Today's Route: (1) Start at the Vail Pass Rest Area winter trailhead and begin up Shrine Pass Rd; (2) quickly break off Shrine Pass Rd and onto the backcountry ski trail that hugs West Ten Mile Creek up Shrine Pass; (3) within 10 minutes reach 6-12 inches of untouched powder; within 20 minutes reach 12-24 inches of untouched powder for the next 60-65 minutes of exercise; (4) eventually reconnect with Shrine Pass Rd and take this "easier" route down.

Vital Stats: 6.9 miles; 124m total time; 94m skijoring time; 18 MPH top speed; 1200 feet of elevation gain. Not a particularly fast outing, overall, but you try breaking trail in powder almost as tall as you!

We just transitioned off Shrine Pass Rd and onto the backcountry trail.
Shallow powder, "this is going to be a fast day," I mistakenly thought...

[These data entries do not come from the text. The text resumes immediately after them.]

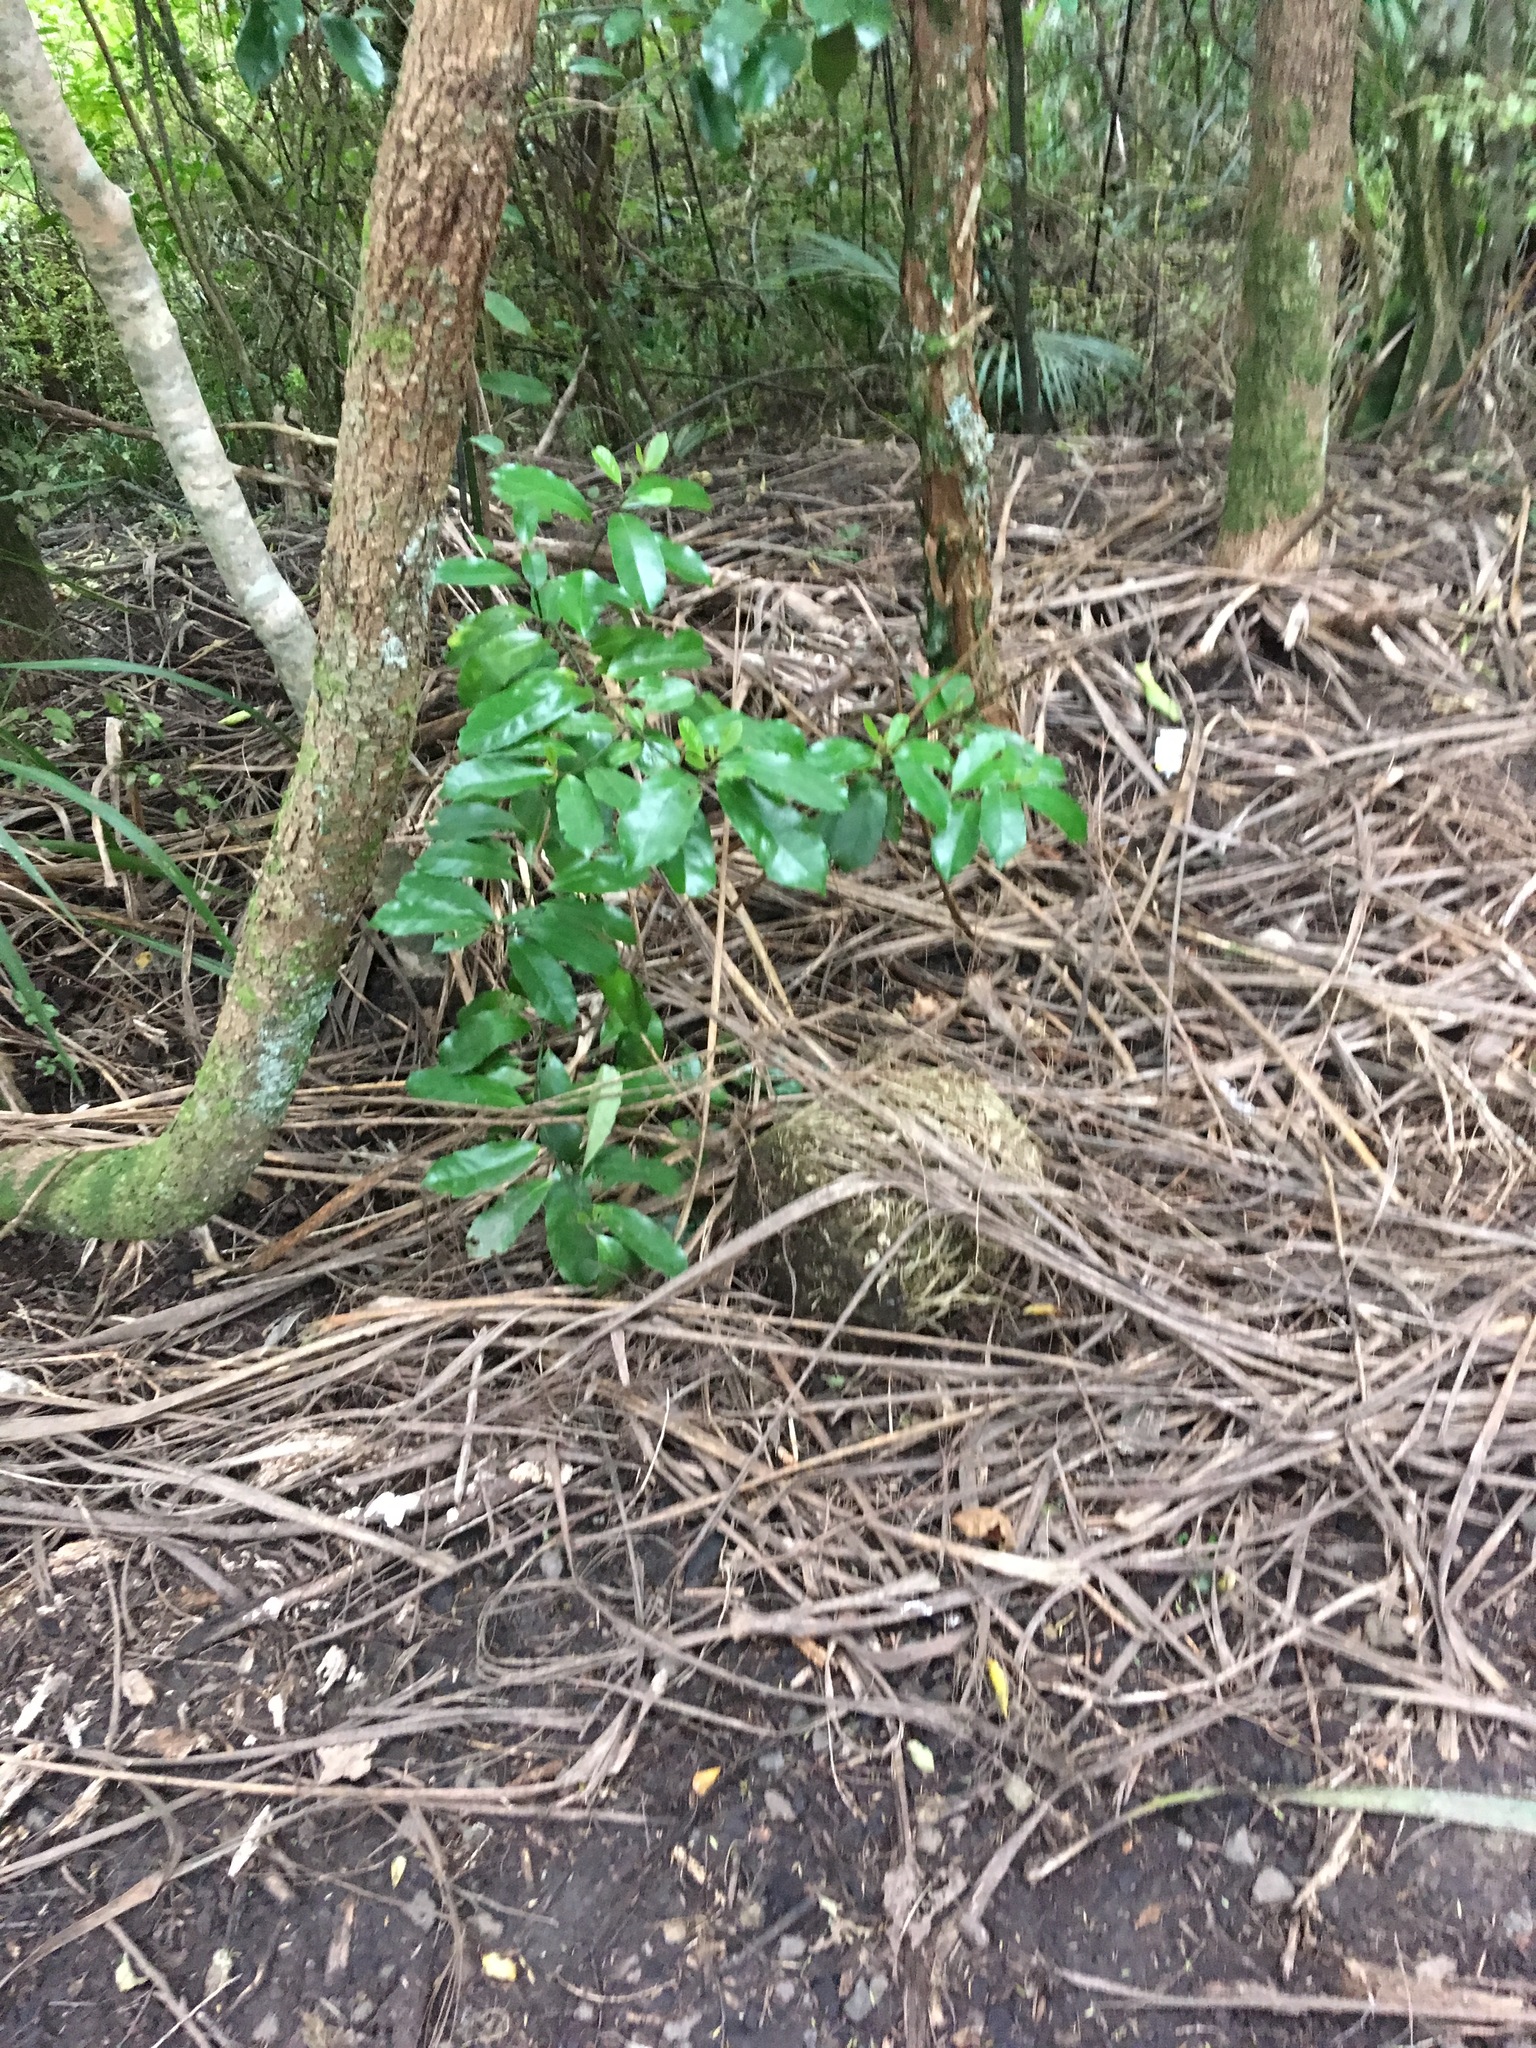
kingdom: Plantae
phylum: Tracheophyta
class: Magnoliopsida
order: Laurales
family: Monimiaceae
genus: Hedycarya
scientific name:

Within 10 minutes, we are out of shallow powder and breaking trail in 6-12 inches.
"Hmm, guess this will slow us down a bit," I foolishly thought.
Within 20 minutes, 12 inches is the new shallow and we are breaking trail in
up to 24 inches. "Ok, single file skijoring, take turns breaking trail" becomes
the reality of our next hour of extreme fun!